Fantasy Sports Survey: 1 In 5 People Say They Have Passed Up Sex To Focus On Their Teams
People playing fantasy sports has long been a common occurence in offices across America. So to learn more about how fantasy sports fits into the average person’s life, TheSleepJudge.com surveyed 997 employed people with fantasy football and basketball teams.
What they discovered was not only interesting, it was more than a little surprising.
It turns out that the pursuit of office fantasy league glory comes at a steep price – paid for by employers and romantic partners.
For instance, participating in office fantasy sports costs companies $9,182 on average, per employee who participates in a fantasy sports league.
Other key findings include…
• Fantasy sports players in upper management positions on average waste more than $12k of their employer’s money annually – nearly 2x more than entry-level positions.
• More than 1 in 4 managers take an entire workday off to perfect their draft board; 4 in 10 leave work early for fantasy sports.
• Forty-eight percent of football fans and 54 percent of basketball fans were more excited about their fantasy team winning than they were about their real-life favorite team succeeding.
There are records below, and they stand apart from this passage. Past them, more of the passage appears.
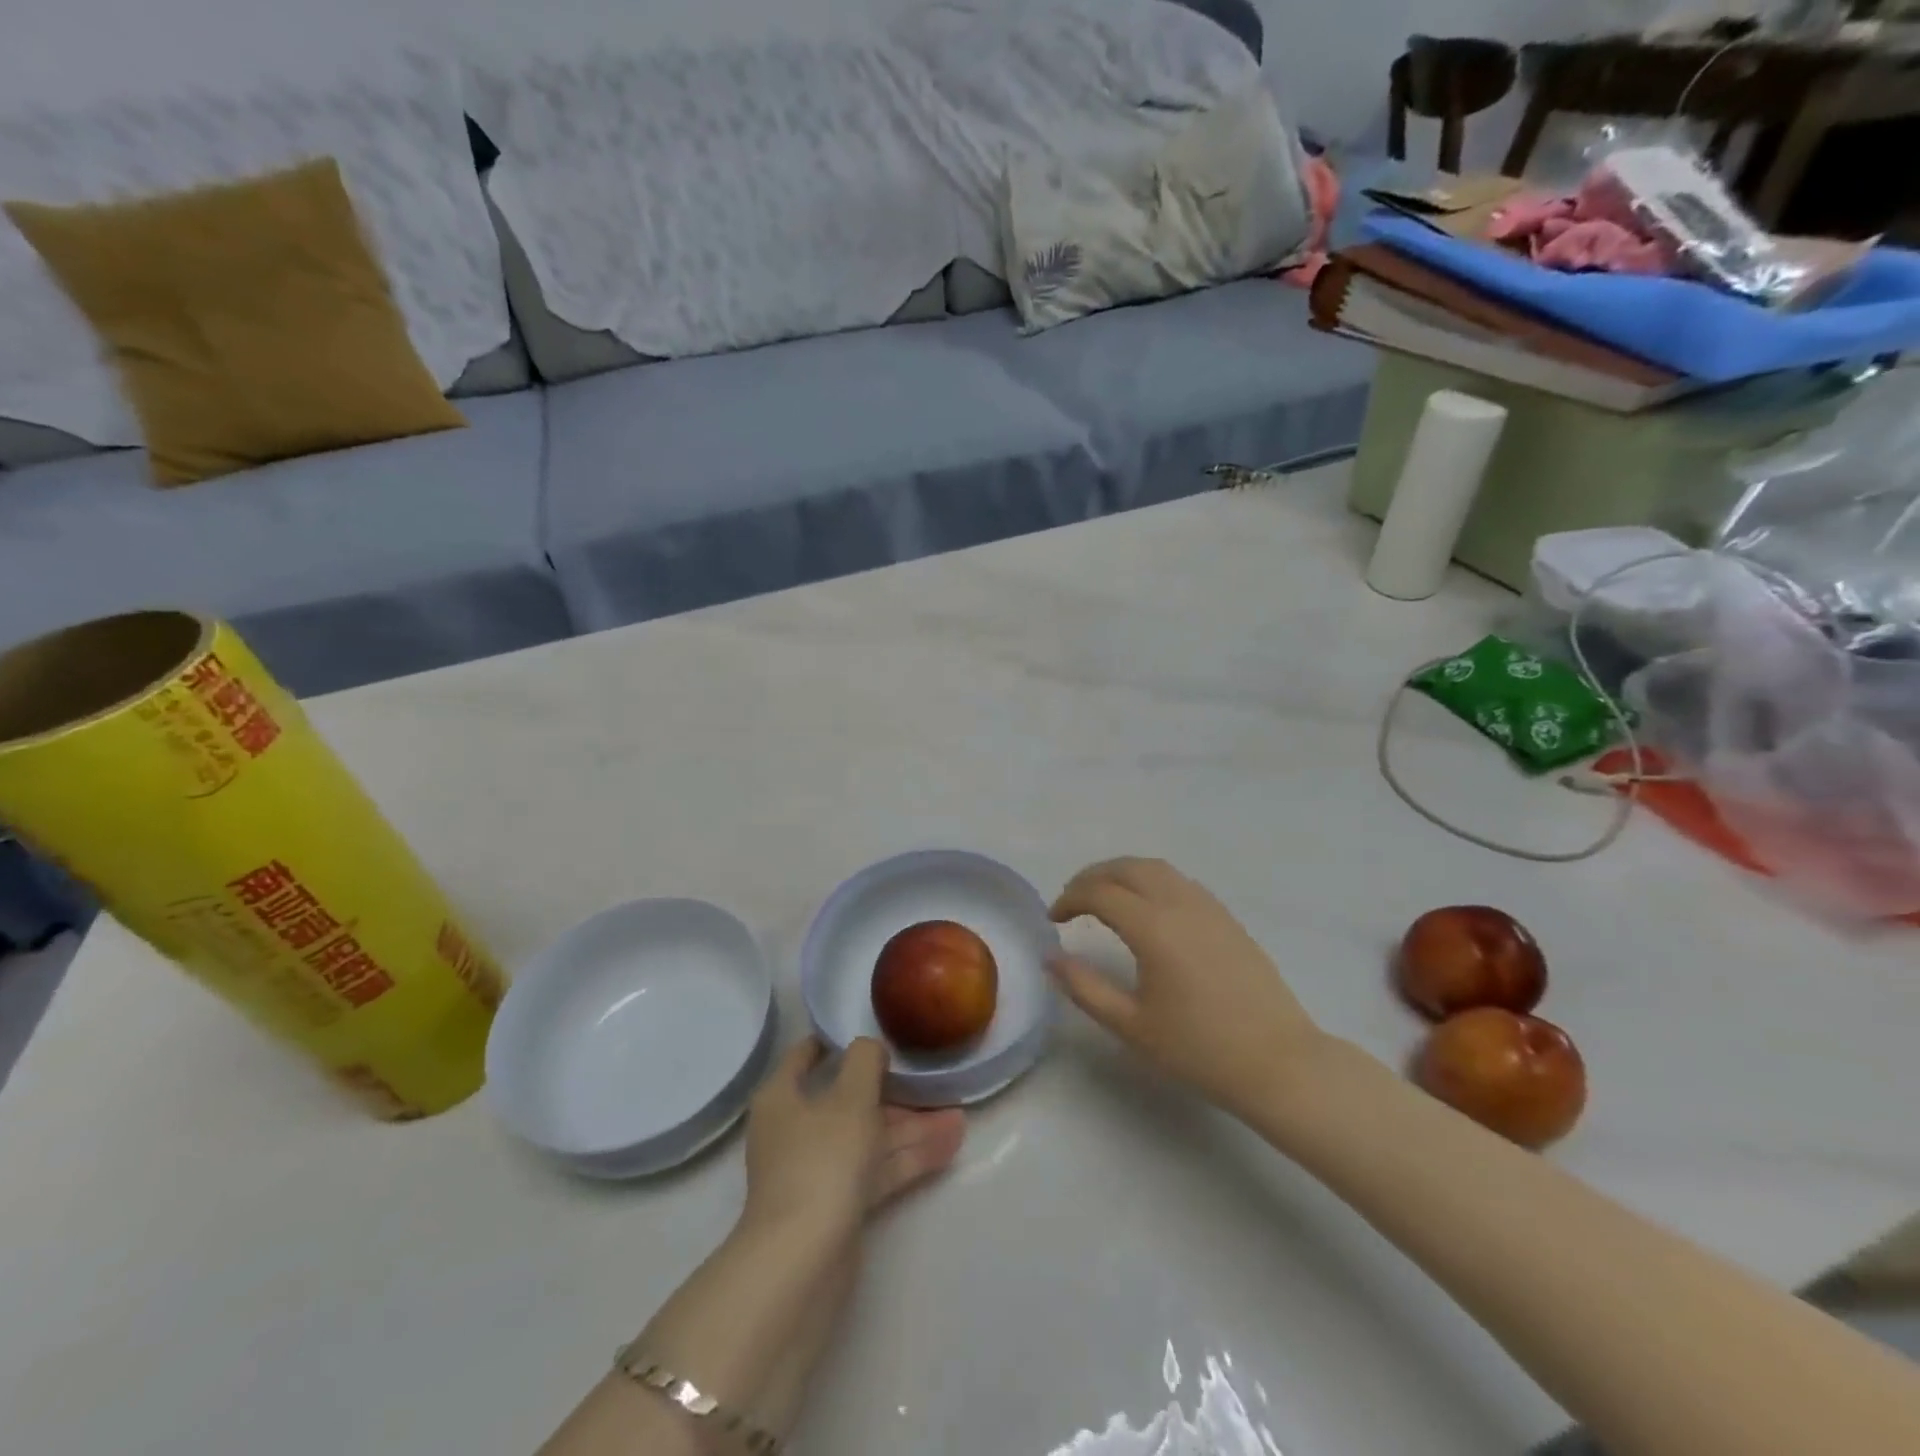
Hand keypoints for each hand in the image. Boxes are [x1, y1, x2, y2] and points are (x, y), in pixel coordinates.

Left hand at [741, 1037, 966, 1241]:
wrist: (802, 1262)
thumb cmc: (821, 1159)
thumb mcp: (849, 1096)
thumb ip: (864, 1060)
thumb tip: (870, 1048)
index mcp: (783, 1097)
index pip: (806, 1056)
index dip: (836, 1040)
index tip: (873, 1031)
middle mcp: (796, 1129)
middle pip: (849, 1100)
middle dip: (895, 1093)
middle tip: (933, 1082)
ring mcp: (818, 1169)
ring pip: (869, 1137)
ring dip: (912, 1128)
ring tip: (959, 1118)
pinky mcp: (839, 1204)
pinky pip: (877, 1170)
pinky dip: (909, 1158)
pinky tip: (949, 1147)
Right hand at [1049, 857, 1326, 1119]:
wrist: (1278, 1063)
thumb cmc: (1199, 1049)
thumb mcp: (1131, 1026)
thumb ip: (1085, 987)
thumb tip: (1051, 957)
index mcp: (1153, 927)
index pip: (1099, 892)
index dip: (1069, 899)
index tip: (1053, 920)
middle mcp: (1179, 904)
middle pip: (1127, 868)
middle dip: (1092, 877)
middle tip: (1072, 901)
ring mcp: (1208, 907)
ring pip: (1156, 868)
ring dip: (1123, 873)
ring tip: (1105, 898)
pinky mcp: (1227, 918)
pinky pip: (1180, 881)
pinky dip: (1151, 881)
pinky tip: (1147, 910)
• Thirty-nine percent of managers and 27 percent of those in nonmanagement positions said they’ve left work early to attend a fantasy draft.
• Respondents admitted to spending upwards of half an hour on an average workday playing, researching, or discussing fantasy sports.
• Those in upper management positions wasting $9,797 worth of their employer’s money annually, on average.
• Entry-level employees and associates who played fantasy football on their boss’s dime cost companies $4,896 annually, on average.
• 17 percent of men and 27 percent of women preferred tracking the performances of their fantasy football or basketball teams over having sex.
• Fans also sacrificed family meals (30%) and plans with friends (27%) to focus on fantasy sports.
• More than 7 in 10 partners who shared a love of fantasy sports saw an improvement in their relationship during the season.
• Of those whose partners didn’t play with them, 73 percent said their relationship worsened during the fantasy season.
• The average payout for a fantasy football victory was nearly $500 – and around $300 for basketball.
• 1 in 3 players receive no punishment or an informal reprimand, only 12 percent of fantasy sports participants receive a suspension, demotion, or pay dock for playing at work.
• Respondents who faced a punishment for placing last in their league admitted to dedicating a larger chunk of company time to fantasy success.